Celebrated American journalist Ira Glass said: “Great stories happen to those who can tell them.” Published in 2018, The Salt Path’s direct, film-like scenes of survival against the odds and against the elements, would have resonated with all the people who saw their security and lifestyle nosedive after the 2008 financial crash, never to recover. Suspending disbelief, Raynor and Moth’s 620-mile wild camping trek, represented a symbolic railing against a heartless economic system. 

My experience of the penny dropping a fraction too late to escape the scammers, has made me revise my self image as a streetwise Londoner. On my way to pick up holiday money that afternoon, my head was full of travel plans rather than focused on the here and now, a tendency I must curb.  

If my assailant was writing her memoir I like to think our scrap would be the opening chapter, where she is at a crossroads of having to mug somebody in broad daylight, with a small, attentive audience, or rethink her street hustling career. Dressed in a fake leather biker jacket on a hot summer day - the smell lingers in my olfactory memory - her outfit was possibly an homage to Catherine Zeta Jones’ catsuit in Entrapment. As we know from all the TV series on con artists, looking the part is key. 

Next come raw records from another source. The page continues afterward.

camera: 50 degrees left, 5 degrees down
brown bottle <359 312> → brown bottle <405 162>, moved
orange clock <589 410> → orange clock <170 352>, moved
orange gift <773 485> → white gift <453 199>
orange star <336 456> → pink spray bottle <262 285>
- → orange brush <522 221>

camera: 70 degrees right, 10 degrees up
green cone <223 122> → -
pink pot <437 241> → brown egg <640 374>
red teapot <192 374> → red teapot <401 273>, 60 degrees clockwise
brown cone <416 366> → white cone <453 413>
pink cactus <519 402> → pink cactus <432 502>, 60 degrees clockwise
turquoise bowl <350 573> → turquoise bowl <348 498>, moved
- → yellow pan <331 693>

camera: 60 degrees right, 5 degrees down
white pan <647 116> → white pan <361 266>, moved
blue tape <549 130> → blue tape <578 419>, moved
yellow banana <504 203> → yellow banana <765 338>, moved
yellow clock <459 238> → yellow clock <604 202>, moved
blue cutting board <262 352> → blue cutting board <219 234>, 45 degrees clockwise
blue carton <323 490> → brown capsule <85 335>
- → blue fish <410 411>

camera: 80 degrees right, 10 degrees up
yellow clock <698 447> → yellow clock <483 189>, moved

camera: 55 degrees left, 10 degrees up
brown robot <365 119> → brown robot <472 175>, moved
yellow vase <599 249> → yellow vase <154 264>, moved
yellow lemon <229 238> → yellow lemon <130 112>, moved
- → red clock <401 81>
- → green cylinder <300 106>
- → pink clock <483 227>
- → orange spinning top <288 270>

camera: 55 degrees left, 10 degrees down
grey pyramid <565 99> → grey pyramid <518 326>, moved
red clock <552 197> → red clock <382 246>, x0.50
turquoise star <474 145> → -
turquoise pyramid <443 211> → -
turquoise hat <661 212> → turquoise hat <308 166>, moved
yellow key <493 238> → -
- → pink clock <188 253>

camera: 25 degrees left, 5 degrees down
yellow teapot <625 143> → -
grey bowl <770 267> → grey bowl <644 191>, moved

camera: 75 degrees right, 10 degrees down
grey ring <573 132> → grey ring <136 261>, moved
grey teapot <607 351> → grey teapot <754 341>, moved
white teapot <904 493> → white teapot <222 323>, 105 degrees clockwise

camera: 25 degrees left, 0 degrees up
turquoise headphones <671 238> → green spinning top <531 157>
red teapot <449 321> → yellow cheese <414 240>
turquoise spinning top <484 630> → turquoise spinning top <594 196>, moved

 Finding out the reality of her life since I broke free of her grip 11 months ago would not be hard, as she is now stationed outside Premier Foods by the tube station, in much scruffier clothes, asking for a pound for water. This sideways, or probably downwards move, in the street economy appears to be working out for her, and the peace of the neighbourhood. 

Despite having lived in small rural communities for decades, throughout all The Salt Path controversy, nobody has come forward to say the Winns / Walkers were good neighbours. Setting this right could be their next adventure and next bestseller.